Menariknya, glutamat dalam MSG identik dengan glutamat yang secara alami terdapat pada tomat, keju, jamur, hingga air susu ibu (ASI). Karena itu, tubuh manusia sudah mengenali zat ini sejak lahir. Selama dikonsumsi sesuai takaran, MSG aman digunakan.
“Glutamat dalam MSG sama seperti yang terdapat pada sayuran, buah, dan daging. Jadi tidak ada alasan untuk khawatir selama penggunaannya secukupnya. Bahkan, MSG bisa membantu mengurangi penggunaan garam tanpa mengurangi rasa lezat pada masakan,” jelas nutrisionis Rita Ramayulis, DCN, M.Kes., dalam keterangan pers via liputan6.com, Jumat (26/9).

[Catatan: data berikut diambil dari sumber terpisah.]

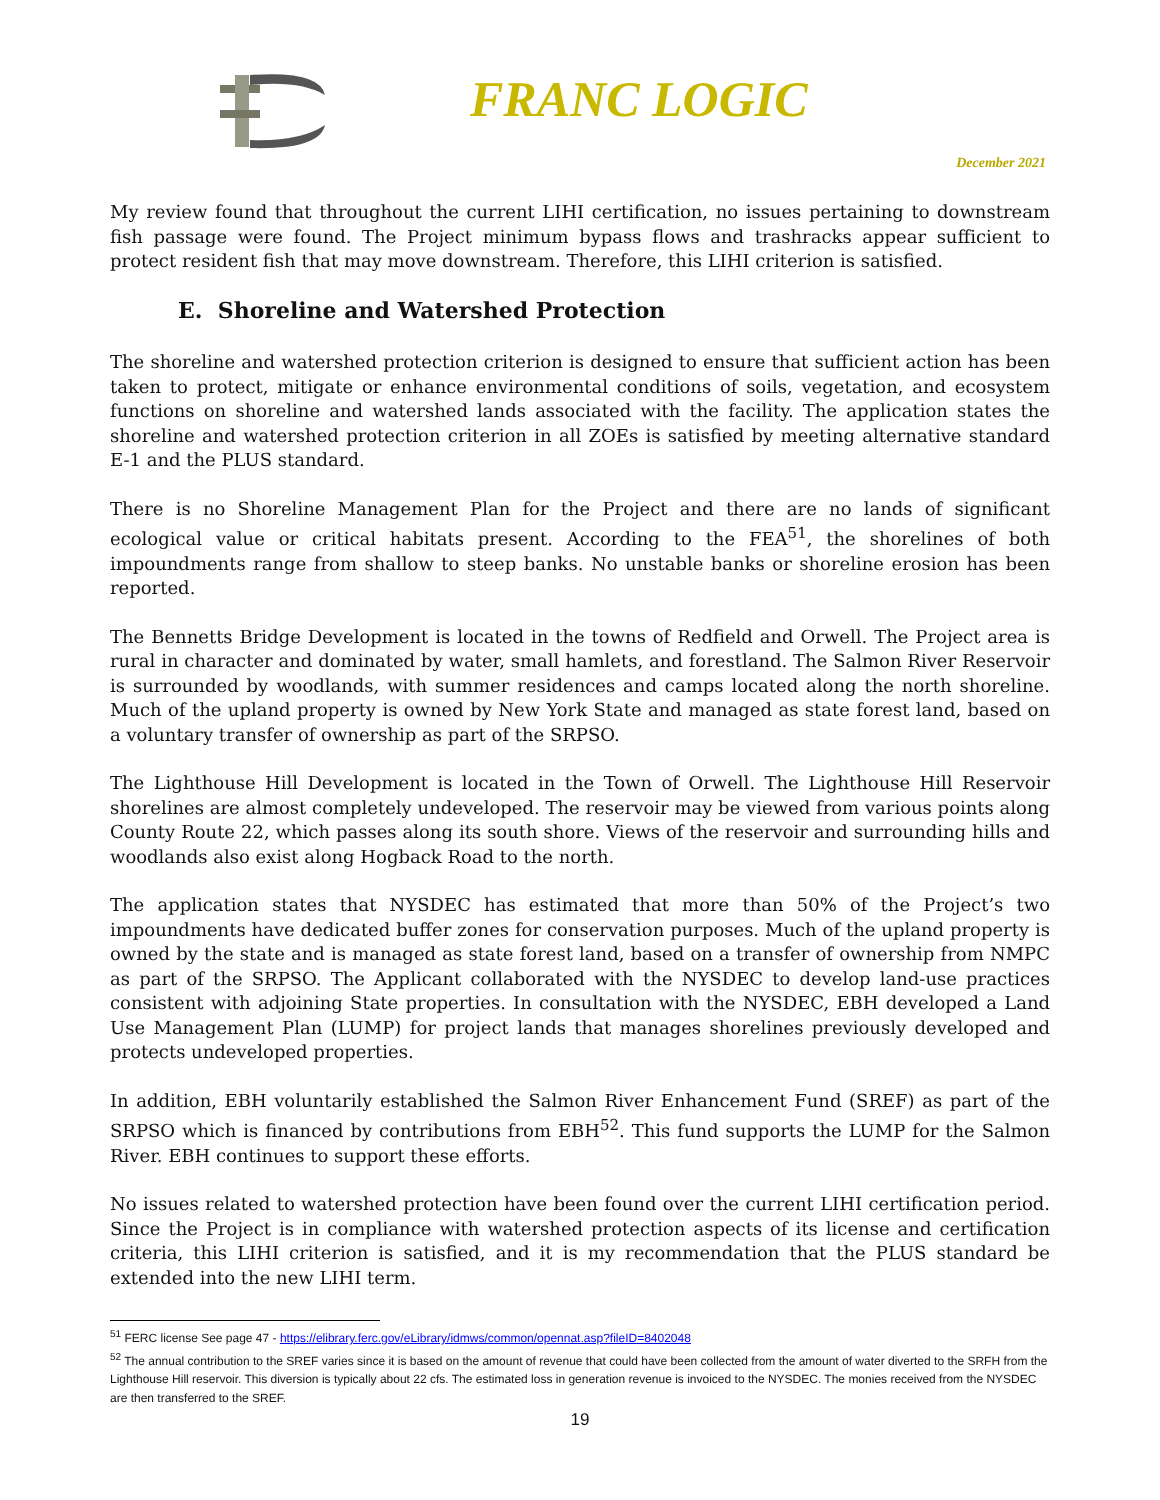FRANC LOGIC
December 2021
My review found that throughout the current LIHI certification, no issues pertaining to downstream fish passage were found. The Project minimum bypass flows and trashracks appear sufficient to protect resident fish that may move downstream. Therefore, this LIHI criterion is satisfied.
E. Shoreline and Watershed Protection
The shoreline and watershed protection criterion is designed to ensure that sufficient action has been taken to protect, mitigate or enhance environmental conditions of soils, vegetation, and ecosystem functions on shoreline and watershed lands associated with the facility. The application states the shoreline and watershed protection criterion in all ZOEs is satisfied by meeting alternative standard E-1 and the PLUS standard.
There is no Shoreline Management Plan for the Project and there are no lands of significant ecological value or critical habitats present. According to the FEA<sup>51</sup>, the shorelines of both impoundments range from shallow to steep banks. No unstable banks or shoreline erosion has been reported.
The Bennetts Bridge Development is located in the towns of Redfield and Orwell. The Project area is rural in character and dominated by water, small hamlets, and forestland. The Salmon River Reservoir is surrounded by woodlands, with summer residences and camps located along the north shoreline. Much of the upland property is owned by New York State and managed as state forest land, based on a voluntary transfer of ownership as part of the SRPSO.
The Lighthouse Hill Development is located in the Town of Orwell. The Lighthouse Hill Reservoir shorelines are almost completely undeveloped. The reservoir may be viewed from various points along County Route 22, which passes along its south shore. Views of the reservoir and surrounding hills and woodlands also exist along Hogback Road to the north.
The application states that NYSDEC has estimated that more than 50% of the Project’s two impoundments have dedicated buffer zones for conservation purposes. Much of the upland property is owned by the state and is managed as state forest land, based on a transfer of ownership from NMPC as part of the SRPSO. The Applicant collaborated with the NYSDEC to develop land-use practices consistent with adjoining State properties. In consultation with the NYSDEC, EBH developed a Land Use Management Plan (LUMP) for project lands that manages shorelines previously developed and protects undeveloped properties.
In addition, EBH voluntarily established the Salmon River Enhancement Fund (SREF) as part of the SRPSO which is financed by contributions from EBH<sup>52</sup>. This fund supports the LUMP for the Salmon River. EBH continues to support these efforts.
No issues related to watershed protection have been found over the current LIHI certification period. Since the Project is in compliance with watershed protection aspects of its license and certification criteria, this LIHI criterion is satisfied, and it is my recommendation that the PLUS standard be extended into the new LIHI term.
<sup>51</sup> FERC license See page 47 - https://elibrary.ferc.gov/eLibrary/idmws/common/opennat.asp?fileID=8402048
<sup>52</sup> The annual contribution to the SREF varies since it is based on the amount of revenue that could have been collected from the amount of water diverted to the SRFH from the Lighthouse Hill reservoir. This diversion is typically about 22 cfs. The estimated loss in generation revenue is invoiced to the NYSDEC. The monies received from the NYSDEC are then transferred to the SREF.
19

Monosodium glutamat sendiri merupakan salah satu rasa dasar selain manis, asin, asam, dan pahit. MSG berasal dari asam glutamat—asam amino yang secara alami terdapat dalam berbagai bahan makanan. Bedanya, dalam MSG, glutamat dipadukan dengan natrium sehingga mudah digunakan sebagai bumbu penyedap.
Sejumlah penelitian internasional memperkuat fakta bahwa MSG aman dikonsumsi. Sebuah tinjauan dalam Critical Reviews in Food Science and Nutrition (2019) terhadap ratusan studi menunjukkan, tidak ada bukti konsisten mengenai dampak buruk MSG pada manusia. Keluhan seperti sakit kepala atau gangguan saraf hanya muncul dalam kondisi ekstrem, yaitu saat MSG dikonsumsi dalam dosis sangat tinggi pada perut kosong.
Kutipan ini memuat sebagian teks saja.